1. int D1::*ptr = &B::a; is OK by implicit conversion (from int B::* to int D1::*.
2. int D1::*ptr = &D2::a; is OK for the exact same reason, since &D2::a is just an obfuscated name for &B::a.
3. int B::*ptr = &D1::a; is OK because &D1::a is just an obfuscated name for &B::a.
4. int D1::*ptr = &D2::b; fails because &D2::b is genuinely of type int D2::*, not of type int B::*.

You could force #4 to compile by casting via int B::*; you can explicitly downcast a pointer to data member for the same reason you can explicitly upcast a pointer to class: you're telling the compiler to trust you, that this pointer to data member of the derived class is actually a converted pointer to data member of the base class. Since the explicit upcast static_cast<D2*> on a pointer of type B* is allowed, the effect of applying the downcasted pointer to data member is that of upcasting an instance pointer from B* to D2* and then accessing D2::b.

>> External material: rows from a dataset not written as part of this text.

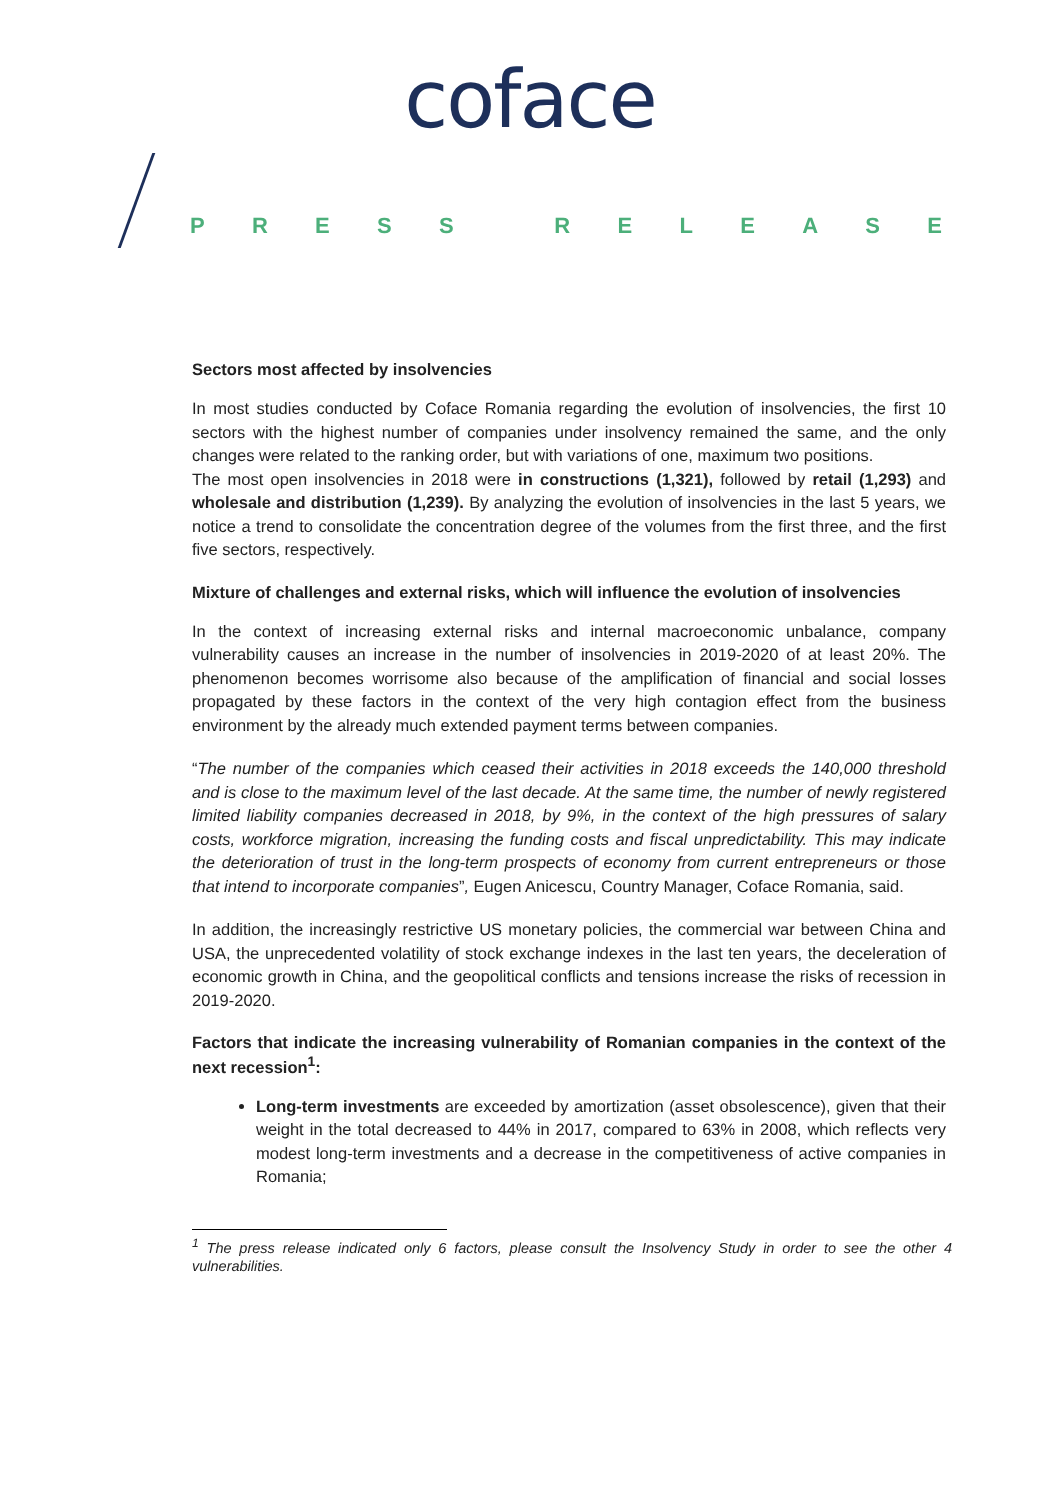coface
PRESS RELEASE
Sectors most affected by insolvencies
In most studies conducted by Coface Romania regarding the evolution of insolvencies, the first 10 sectors with the highest number of companies under insolvency remained the same, and the only changes were related to the ranking order, but with variations of one, maximum two positions.
The most open insolvencies in 2018 were in constructions (1,321), followed by retail (1,293) and wholesale and distribution (1,239). By analyzing the evolution of insolvencies in the last 5 years, we notice a trend to consolidate the concentration degree of the volumes from the first three, and the first five sectors, respectively.
Mixture of challenges and external risks, which will influence the evolution of insolvencies
In the context of increasing external risks and internal macroeconomic unbalance, company vulnerability causes an increase in the number of insolvencies in 2019-2020 of at least 20%. The phenomenon becomes worrisome also because of the amplification of financial and social losses propagated by these factors in the context of the very high contagion effect from the business environment by the already much extended payment terms between companies.
“The number of the companies which ceased their activities in 2018 exceeds the 140,000 threshold and is close to the maximum level of the last decade. At the same time, the number of newly registered limited liability companies decreased in 2018, by 9%, in the context of the high pressures of salary costs, workforce migration, increasing the funding costs and fiscal unpredictability. This may indicate the deterioration of trust in the long-term prospects of economy from current entrepreneurs or those that intend to incorporate companies”, Eugen Anicescu, Country Manager, Coface Romania, said.
In addition, the increasingly restrictive US monetary policies, the commercial war between China and USA, the unprecedented volatility of stock exchange indexes in the last ten years, the deceleration of economic growth in China, and the geopolitical conflicts and tensions increase the risks of recession in 2019-2020.
Factors that indicate the increasing vulnerability of Romanian companies in the context of the next recession<sup>1</sup>:
Long-term investments are exceeded by amortization (asset obsolescence), given that their weight in the total decreased to 44% in 2017, compared to 63% in 2008, which reflects very modest long-term investments and a decrease in the competitiveness of active companies in Romania;
<sup>1</sup> The press release indicated only 6 factors, please consult the Insolvency Study in order to see the other 4 vulnerabilities.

That is, given p1 of type D1*, p1->*static_cast<int D1::*>(static_cast<int B::*>(&D2::b)) is equivalent to static_cast<D2*>(static_cast<B*>(p))->*(&D2::b), i.e. to static_cast<D2*>(static_cast<B*>(p))->b, and likewise has undefined behavior.

Finally, why does the compiler decide that &D1::a should be of type int B::* and not int D1::*? This is the language doing you a favor; a pointer to data member of base class is more powerful than a pointer to data member of derived class, since it can be applied to any derived class (with accessible unambiguous base). The only situation where you would want to convert would be where you can access the base class and you want to give the pointer to someone who can't, i.e. private or protected inheritance.